Democratic Deficit?

Democratic Deficit?


Nicholas Henderson
Feast of Felix, Apostle to the East Angles c.647
Lent 2023

‘Gerrymandering’ is the political manipulation of electoral boundaries with the intent of creating an undue advantage for a political party or faction. These days it might also be extended to describe generically other associated practices to the same end.

The word was originally written Gerry-mander. It was first used in the Boston Gazette 26th March 1812 and named after Elbridge Gerry then Vice-President of the United States who signed a bill that created a partisan electoral district in the Boston area that approximated to the shape of a salamander. The term found its way into the Oxford English Dictionary in 1848. Gerrymandering is still evidently alive and well particularly in Republican controlled areas in the United States, where a number of devices are employed to ensure a more predicable electoral result in favour of the party.

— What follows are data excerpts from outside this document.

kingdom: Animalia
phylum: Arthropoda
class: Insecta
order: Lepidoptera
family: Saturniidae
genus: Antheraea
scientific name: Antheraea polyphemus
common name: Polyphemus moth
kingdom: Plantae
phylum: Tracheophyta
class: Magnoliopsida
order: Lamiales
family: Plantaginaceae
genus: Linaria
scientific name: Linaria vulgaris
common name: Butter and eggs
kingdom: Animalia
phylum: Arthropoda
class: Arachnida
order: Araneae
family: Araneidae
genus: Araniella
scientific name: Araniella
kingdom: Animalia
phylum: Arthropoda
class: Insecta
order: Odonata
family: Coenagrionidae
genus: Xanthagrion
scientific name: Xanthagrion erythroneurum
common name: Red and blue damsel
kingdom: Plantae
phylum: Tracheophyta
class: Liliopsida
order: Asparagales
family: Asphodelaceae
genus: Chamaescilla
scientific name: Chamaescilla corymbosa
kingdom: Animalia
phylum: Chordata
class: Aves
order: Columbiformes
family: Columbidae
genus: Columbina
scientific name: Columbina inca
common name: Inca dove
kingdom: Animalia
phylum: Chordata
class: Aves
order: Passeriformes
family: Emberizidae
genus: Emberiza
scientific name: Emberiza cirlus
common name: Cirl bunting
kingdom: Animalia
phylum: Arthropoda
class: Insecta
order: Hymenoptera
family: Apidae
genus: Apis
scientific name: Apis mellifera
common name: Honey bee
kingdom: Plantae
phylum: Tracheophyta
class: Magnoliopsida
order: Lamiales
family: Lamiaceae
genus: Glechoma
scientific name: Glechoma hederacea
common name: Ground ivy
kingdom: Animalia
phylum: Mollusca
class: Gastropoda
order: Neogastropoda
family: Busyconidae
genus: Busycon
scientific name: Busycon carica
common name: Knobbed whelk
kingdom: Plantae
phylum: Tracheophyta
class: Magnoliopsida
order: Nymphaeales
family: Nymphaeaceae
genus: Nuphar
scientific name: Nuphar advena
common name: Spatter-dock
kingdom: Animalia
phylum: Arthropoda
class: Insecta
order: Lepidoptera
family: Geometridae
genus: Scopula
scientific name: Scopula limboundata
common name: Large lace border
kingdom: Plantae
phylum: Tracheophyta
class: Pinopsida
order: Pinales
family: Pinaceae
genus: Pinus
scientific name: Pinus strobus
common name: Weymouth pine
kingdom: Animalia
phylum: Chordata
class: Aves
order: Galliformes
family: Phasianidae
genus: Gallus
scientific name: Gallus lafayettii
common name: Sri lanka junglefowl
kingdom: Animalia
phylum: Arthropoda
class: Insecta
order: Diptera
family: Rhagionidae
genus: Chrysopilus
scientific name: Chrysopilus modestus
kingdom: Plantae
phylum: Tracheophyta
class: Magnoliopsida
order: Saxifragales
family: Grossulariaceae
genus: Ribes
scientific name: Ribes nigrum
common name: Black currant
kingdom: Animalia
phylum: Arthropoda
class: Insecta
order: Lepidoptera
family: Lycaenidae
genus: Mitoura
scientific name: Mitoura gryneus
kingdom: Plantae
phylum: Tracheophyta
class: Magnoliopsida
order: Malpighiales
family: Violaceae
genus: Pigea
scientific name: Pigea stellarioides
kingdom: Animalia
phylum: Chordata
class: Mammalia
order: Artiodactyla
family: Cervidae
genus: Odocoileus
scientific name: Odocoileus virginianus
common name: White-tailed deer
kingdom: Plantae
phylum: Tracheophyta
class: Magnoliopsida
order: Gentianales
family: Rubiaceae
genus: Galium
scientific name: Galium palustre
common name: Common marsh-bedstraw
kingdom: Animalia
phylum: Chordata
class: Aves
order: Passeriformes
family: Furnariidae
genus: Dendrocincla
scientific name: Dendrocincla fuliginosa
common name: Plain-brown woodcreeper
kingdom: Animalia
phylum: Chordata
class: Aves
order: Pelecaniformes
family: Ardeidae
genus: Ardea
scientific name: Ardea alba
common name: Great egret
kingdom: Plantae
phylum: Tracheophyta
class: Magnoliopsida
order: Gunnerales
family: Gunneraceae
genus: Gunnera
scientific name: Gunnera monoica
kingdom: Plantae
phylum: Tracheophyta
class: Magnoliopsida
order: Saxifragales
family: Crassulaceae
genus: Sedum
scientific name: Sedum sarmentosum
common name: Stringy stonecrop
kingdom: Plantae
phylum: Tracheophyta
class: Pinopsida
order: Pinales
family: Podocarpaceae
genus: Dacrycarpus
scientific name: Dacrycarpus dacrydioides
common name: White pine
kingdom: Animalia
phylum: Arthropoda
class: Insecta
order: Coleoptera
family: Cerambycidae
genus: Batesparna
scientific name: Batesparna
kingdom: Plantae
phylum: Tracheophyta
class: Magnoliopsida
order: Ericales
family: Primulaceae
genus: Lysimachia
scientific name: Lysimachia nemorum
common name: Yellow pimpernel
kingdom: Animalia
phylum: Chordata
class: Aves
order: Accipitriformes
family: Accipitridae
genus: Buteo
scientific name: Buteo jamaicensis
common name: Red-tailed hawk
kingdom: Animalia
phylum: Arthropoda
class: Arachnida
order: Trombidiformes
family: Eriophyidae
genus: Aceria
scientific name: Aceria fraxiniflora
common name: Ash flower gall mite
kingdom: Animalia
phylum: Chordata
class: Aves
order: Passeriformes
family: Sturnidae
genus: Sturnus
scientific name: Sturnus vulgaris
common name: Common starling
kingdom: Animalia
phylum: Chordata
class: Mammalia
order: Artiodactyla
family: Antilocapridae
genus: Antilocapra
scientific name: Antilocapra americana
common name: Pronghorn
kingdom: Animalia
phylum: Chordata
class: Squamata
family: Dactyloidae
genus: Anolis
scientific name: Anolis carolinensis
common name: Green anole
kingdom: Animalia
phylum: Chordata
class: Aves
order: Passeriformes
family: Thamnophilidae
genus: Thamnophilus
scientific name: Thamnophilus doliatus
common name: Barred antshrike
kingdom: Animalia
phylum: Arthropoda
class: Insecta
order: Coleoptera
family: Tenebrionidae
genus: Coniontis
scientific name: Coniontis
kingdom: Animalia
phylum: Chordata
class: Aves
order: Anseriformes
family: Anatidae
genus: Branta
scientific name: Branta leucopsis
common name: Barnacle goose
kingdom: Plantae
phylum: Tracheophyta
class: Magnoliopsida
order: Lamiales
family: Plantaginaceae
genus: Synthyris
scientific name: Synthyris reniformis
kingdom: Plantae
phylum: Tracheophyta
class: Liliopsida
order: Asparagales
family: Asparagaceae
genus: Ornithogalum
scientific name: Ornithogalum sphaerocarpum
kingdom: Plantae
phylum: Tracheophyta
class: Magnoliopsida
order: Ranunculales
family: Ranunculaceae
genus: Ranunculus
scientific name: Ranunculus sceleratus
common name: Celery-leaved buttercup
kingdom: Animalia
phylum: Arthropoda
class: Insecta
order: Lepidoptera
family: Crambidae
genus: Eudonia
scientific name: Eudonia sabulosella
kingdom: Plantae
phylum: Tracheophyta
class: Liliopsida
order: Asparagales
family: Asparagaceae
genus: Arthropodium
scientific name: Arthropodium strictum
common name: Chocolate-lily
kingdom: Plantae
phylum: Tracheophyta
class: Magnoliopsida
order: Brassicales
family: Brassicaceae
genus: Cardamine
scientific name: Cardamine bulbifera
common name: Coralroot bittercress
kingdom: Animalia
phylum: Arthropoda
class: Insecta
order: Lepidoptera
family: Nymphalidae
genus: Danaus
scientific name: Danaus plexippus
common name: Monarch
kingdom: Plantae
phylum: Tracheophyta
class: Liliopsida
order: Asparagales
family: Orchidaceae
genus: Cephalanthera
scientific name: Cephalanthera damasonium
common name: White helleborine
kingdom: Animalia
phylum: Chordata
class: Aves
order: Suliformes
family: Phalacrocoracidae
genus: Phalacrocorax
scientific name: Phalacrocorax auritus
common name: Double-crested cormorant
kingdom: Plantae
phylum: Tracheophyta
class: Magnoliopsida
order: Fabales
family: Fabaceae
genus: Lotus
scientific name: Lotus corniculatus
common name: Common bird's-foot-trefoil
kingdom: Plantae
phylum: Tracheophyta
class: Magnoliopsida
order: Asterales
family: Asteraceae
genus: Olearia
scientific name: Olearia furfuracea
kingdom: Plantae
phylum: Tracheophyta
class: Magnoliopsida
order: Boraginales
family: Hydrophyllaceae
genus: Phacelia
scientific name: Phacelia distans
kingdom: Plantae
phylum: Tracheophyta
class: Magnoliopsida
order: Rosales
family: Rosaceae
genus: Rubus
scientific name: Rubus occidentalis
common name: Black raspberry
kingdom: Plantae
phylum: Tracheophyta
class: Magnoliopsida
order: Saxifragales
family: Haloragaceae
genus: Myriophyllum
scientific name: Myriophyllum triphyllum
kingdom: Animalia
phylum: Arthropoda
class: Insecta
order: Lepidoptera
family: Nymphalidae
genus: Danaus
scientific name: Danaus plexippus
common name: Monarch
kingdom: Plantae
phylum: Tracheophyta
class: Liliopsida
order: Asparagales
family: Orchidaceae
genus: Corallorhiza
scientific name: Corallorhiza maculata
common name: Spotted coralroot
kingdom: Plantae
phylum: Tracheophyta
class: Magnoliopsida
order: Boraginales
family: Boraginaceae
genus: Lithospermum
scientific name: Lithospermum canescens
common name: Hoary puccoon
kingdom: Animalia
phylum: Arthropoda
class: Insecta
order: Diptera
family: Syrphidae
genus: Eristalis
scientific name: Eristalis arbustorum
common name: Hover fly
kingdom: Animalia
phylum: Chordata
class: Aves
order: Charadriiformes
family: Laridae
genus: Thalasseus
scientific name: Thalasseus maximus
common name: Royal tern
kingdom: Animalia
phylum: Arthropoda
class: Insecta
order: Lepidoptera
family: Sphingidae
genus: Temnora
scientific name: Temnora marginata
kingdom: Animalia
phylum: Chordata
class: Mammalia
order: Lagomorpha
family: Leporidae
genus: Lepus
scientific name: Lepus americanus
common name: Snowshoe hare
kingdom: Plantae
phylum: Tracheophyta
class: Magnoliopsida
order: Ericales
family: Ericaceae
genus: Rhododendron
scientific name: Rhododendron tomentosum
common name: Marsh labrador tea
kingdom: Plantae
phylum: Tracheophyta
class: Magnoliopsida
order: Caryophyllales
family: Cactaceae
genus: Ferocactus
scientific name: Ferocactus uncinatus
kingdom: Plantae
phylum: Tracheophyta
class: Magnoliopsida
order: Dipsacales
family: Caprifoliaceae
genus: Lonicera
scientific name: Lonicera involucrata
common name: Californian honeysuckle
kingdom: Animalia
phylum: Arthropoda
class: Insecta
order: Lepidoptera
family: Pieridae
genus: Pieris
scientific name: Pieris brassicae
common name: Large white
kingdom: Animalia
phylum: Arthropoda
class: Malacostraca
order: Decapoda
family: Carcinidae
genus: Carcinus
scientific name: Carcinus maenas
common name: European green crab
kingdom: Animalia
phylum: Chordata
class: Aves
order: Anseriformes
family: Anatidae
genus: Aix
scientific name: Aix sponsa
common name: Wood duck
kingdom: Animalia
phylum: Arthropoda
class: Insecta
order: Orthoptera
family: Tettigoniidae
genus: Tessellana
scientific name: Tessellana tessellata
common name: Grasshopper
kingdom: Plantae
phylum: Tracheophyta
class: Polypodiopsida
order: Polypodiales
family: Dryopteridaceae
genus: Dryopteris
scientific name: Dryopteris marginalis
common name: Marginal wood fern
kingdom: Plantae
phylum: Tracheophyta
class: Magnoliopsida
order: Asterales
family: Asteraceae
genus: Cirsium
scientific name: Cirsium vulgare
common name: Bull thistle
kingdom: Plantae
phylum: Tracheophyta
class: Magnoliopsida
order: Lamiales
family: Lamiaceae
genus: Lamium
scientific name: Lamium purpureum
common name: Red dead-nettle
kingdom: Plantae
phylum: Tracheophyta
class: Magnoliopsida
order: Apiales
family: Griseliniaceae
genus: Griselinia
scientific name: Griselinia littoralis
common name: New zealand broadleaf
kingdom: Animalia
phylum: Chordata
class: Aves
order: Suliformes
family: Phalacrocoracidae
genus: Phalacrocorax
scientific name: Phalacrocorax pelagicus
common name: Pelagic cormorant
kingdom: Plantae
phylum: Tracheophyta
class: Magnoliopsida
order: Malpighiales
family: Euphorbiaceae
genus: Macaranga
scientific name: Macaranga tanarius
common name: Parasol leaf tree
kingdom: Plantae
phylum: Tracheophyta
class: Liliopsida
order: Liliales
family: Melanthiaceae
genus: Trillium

Whilst currently busy assessing the recent decision published by the House of Bishops and welcomed by the General Synod[i] to enable same-sex couples to come to church after a civil marriage or partnership to give thanks, dedicate their relationship to God and receive God’s blessing – even the Church of England, cannot be accused of gerrymandering. At least not in terms of its electoral process, which has long used a system of Proportional Representation for its elections – the precise form being STV (Single Transferable Vote).

The British politician usually identified as the originator of STV is one Thomas Hare (1806-189), a friend of John Stuart Mill and proponent of electoral reform.

Notwithstanding, Thomas Hare, had he been alive today, would certainly have been concerned with the current UK government’s plans to ‘gerrymander’ the electoral system, a process which comes into effect at the English local elections in May 2023. In this case, the attempt to shift a particular voter demographic into a majority has come from the seemingly innocuous insistent of photographic evidence at election stations, supposedly in order to prevent electoral fraud. In the UK there is actually very little evidence of personation, intimidation or any other fraud.

Not fraudulent, but certainly unfair, the system as used in the United Kingdom for parliamentary elections remains that of the so-called ‘first past the post’[ii] (FPTP) where winner takes all regardless of how low a percentage actually voted for the candidate. This has produced some seriously skewed results. For example, the Johnson-led conservative victory at the 2020 general election produced a large parliamentary majority of 80 seats – hailed a great mandate and the will of the people on what was actually only 43.6% of the popular vote. Clearly, this system often effectively negates the wishes of a majority of voters.

More worrying still is the new requirement to produce voter photographic evident at polling stations and the apparent ‘gerrymandering’ evident in the bias towards elderly voters, who are presumed to be more likely to vote for the Conservative Party? Apart from driving licences and passports, photographic identification in the form of older persons bus passes and other 60+ years identifiers are acceptable, but not similar forms (student cards and so on) for younger people. This demographic is presumed to be more likely to vote for opposition parties. The disparity in identification requirements has prompted concern that younger voters will be comparatively disenfranchised.[iii]  All of this at great expense.[iv]

The use of voter ID is in itself no bad thing, if it ensures democracy rather than distorting it. Nevertheless, there is a legitimate concern even if the scheme may in practice backfire and in practice remove the vote from the very people it is meant to encourage[v]. In short and in practice it looks like a subtle variation of gerrymandering.

What’s this got to do with the Church? A great deal, if democracy itself is under threat of manipulation. It is time for the Church of England in particular, whilst it still bears the responsibilities of being the Established Church, once again to make itself unpopular with the governing conservative right by protesting this anomaly.  In short to practice what it preaches.[vi]  Unless that is the increasingly majority membership of the Church is itself grey-headed, as sadly seems to be the case in many congregations.


[ii] The only other European country to use the UK parliamentary voting system is Belarus.